Vertige littéraire (Anamnèse de Lady Star)


« Anamnèse » vient, d’après le dictionnaire Larousse, du grec anamnêsis, « action de rappeler à la mémoire ». La mémoire, celle du lecteur comme celle de la science-fiction française, sera sans nul doute marquée en profondeur par la lecture d’ « Anamnèse de Lady Star » de L. L. Kloetzer. Ce roman nous rappelle l’infinie richesse offerte par la littérature de science-fiction et la littérature en général. « Anamnèse de Lady Star » est un champ ouvert d’idées, qui ne sont pas seulement inventives, innovantes, mais qui nous parlent aussi et nous touchent. Le roman en foisonne tellement, et est d’une telle originalité, qu’il devient impossible à résumer. Ce roman appartient à ces œuvres dont la lecture ne peut s’oublier, car elles nous confrontent, par leurs prouesses, au mystère de leur (heureuse) rédaction.  C’est aussi le genre d’œuvre qui semble ne pouvoir exister qu’en littérature, seul média assez complexe pour être capable de transmettre la construction mentale imaginée par son auteur.
Pour essayer d’évoquer ce dont parle le roman, il faut peut-être partir de son titre : il est effectivement question de mémoire dans « Anamnèse de Lady Star ». En simplifiant à l’extrême, le roman part d’un futur que l’on peut qualifier de « post-apocalyptique » où la Terre a été ravagée par une épidémie d’un nouveau genre, déclenchée par une bombe d’un type inédit. « Nouveau » et « inédit » m’empêchant ici de vous en dévoiler plus sur des idées qui le sont bel et bien (nouvelles et inédites). 51 ans après cet événement zéro, c’est l’histoire d’une enquête, menée par une étudiante en archéologie, dans les comptes-rendus du procès de l’inventeur de cette arme et de ses collaborateurs. C’est l’histoire d’une traque, celle d’une femme mystérieuse, qui aurait été la muse du concepteur de la bombe. Parfois appelée Hypasie, c’est possiblement la « Lady Star » du titre.
Des mystères, le récit en regorge, malgré (ou à cause de) la densité d’informations contenues par la prose de L.L. Kloetzer. Toutefois, ces énigmes ont toutes Hypasie pour point focal. Cet insaisissable personnage est un vide au cœur de l’intrigue, un trou noir autour duquel tourne et s’engouffre tout le roman. Ainsi que le lecteur. « Anamnèse de Lady Star » est une histoire qui se réinvente à chaque chapitre, qui mute sous les yeux du lecteur, jusqu’à ce que celui-ci se rende compte que cette histoire, qu’il croyait écrite par L.L. Kloetzer, il en est aussi l’auteur.
Cependant, ce roman n’est pas seulement une métaphore de l’acte de création littéraire, ou de la création tout court. Il ne saurait non plus être réduit à une réflexion sur l’articulation entre passé et Histoire ou sur les univers virtuels, bien qu’il contienne les pages parmi les plus belles et émouvantes écrites à ce sujet. C’est d’abord une œuvre qui parle de notre présent, et de la plus grande peur du XXIème siècle.
C’est tout simplement d’une formidable intelligence.

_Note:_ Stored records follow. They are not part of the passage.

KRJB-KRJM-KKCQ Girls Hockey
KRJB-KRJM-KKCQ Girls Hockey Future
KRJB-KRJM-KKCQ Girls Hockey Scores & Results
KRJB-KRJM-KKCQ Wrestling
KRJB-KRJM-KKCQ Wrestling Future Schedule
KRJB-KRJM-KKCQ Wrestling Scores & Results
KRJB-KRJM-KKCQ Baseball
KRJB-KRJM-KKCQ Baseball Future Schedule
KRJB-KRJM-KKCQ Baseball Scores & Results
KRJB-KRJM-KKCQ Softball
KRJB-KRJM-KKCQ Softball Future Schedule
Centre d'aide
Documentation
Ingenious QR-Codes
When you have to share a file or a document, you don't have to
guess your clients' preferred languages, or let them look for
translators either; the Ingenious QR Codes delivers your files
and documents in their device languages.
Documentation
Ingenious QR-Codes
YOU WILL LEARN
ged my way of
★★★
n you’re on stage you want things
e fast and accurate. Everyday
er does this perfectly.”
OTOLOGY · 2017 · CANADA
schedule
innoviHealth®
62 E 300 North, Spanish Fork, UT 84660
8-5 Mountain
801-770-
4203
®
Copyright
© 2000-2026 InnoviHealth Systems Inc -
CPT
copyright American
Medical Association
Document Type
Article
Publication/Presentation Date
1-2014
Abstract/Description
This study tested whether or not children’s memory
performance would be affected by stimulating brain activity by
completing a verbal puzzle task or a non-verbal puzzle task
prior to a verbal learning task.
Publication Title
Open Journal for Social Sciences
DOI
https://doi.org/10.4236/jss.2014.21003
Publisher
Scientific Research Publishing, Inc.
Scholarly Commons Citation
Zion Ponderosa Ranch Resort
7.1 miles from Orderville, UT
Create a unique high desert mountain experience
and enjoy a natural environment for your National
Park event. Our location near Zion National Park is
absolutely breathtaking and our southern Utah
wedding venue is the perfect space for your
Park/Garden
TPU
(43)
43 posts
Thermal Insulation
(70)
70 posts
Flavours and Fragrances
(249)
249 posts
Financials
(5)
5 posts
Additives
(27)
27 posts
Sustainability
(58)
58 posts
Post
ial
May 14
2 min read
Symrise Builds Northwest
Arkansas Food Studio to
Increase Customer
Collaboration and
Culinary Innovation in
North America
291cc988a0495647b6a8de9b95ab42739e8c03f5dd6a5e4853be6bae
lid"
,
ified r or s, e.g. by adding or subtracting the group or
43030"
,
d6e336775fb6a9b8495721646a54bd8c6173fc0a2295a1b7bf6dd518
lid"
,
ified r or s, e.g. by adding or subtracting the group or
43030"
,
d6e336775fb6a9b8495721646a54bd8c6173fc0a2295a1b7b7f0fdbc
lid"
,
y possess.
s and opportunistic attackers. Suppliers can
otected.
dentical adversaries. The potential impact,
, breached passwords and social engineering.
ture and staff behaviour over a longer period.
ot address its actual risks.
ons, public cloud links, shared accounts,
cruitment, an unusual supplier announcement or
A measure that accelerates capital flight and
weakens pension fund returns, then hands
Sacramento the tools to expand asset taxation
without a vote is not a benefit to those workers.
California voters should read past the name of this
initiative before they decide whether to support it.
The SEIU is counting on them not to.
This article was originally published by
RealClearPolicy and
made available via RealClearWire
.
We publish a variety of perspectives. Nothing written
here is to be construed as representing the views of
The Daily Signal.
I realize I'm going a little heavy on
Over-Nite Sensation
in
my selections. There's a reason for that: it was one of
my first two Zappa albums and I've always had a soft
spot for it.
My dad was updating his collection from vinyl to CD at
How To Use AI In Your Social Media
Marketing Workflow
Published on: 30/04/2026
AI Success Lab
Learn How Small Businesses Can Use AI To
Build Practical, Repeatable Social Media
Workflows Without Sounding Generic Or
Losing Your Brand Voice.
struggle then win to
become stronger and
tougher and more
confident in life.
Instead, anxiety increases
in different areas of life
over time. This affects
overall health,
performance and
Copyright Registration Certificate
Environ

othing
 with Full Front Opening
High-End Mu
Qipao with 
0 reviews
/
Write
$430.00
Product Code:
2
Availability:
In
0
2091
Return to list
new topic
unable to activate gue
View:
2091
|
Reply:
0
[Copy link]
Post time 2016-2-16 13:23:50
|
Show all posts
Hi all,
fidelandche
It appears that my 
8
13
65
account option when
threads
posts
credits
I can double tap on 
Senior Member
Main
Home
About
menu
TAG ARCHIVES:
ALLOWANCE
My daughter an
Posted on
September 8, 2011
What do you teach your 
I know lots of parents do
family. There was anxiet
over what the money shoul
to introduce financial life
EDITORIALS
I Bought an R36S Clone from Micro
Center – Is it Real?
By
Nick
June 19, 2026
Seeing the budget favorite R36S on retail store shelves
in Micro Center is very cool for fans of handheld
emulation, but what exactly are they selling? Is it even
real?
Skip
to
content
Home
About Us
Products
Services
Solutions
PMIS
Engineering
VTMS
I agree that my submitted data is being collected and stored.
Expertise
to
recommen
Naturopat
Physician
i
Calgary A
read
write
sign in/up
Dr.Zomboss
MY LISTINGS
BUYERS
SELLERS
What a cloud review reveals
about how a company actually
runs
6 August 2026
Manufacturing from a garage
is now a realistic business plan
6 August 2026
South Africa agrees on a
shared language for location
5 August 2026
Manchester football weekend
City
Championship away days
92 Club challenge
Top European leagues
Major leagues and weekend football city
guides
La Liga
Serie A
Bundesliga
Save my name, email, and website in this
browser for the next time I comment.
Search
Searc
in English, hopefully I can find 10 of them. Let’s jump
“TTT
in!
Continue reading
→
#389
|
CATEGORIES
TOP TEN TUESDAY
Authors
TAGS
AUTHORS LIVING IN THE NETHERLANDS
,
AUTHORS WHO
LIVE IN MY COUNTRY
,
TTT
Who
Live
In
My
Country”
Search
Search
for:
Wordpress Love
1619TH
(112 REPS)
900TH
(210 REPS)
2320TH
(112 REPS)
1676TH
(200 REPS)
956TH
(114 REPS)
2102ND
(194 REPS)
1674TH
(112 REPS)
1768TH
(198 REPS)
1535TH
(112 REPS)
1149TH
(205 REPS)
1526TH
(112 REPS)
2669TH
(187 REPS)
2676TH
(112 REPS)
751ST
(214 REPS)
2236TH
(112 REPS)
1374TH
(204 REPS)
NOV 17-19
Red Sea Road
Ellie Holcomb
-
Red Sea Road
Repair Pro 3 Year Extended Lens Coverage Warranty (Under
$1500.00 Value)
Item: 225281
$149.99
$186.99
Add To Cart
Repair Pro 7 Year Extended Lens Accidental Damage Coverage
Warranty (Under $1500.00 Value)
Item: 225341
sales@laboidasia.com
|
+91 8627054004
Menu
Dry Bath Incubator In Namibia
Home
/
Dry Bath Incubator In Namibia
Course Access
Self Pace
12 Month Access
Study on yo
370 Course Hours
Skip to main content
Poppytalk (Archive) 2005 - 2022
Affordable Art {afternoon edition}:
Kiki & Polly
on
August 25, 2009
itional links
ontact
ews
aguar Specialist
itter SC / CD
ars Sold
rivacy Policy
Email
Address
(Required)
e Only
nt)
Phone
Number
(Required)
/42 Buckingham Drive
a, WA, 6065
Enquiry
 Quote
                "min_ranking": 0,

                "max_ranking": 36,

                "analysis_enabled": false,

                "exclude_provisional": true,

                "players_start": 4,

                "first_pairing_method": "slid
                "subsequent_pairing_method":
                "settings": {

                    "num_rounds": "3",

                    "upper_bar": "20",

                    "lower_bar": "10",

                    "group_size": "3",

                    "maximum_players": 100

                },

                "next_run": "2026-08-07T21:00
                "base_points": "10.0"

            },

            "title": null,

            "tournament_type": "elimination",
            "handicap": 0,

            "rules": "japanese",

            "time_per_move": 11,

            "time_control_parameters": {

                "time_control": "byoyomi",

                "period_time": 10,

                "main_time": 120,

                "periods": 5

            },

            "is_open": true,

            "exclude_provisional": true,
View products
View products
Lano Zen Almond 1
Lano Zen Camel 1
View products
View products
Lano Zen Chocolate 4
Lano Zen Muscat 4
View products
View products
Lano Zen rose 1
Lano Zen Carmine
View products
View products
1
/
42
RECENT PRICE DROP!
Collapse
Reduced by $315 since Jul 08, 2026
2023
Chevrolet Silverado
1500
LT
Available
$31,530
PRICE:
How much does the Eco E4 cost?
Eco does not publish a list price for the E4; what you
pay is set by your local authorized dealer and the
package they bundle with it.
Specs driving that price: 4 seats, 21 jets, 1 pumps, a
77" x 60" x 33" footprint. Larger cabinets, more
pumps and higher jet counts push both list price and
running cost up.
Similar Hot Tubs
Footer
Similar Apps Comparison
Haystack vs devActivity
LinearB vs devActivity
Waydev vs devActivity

« Anamnèse de Lady Star » de L. L. Kloetzer[1], aux éditions Denoël, collection Lunes d’encre




[1] Il fallait bien deux esprits pour bâtir une telle construction littéraire. L. L. Kloetzer est en effet un auteur double, Laurent et Laure. Le duo avait déjà signé un roman remarqué pour son originalité, « Cleer, une fantaisie corporate » en 2010.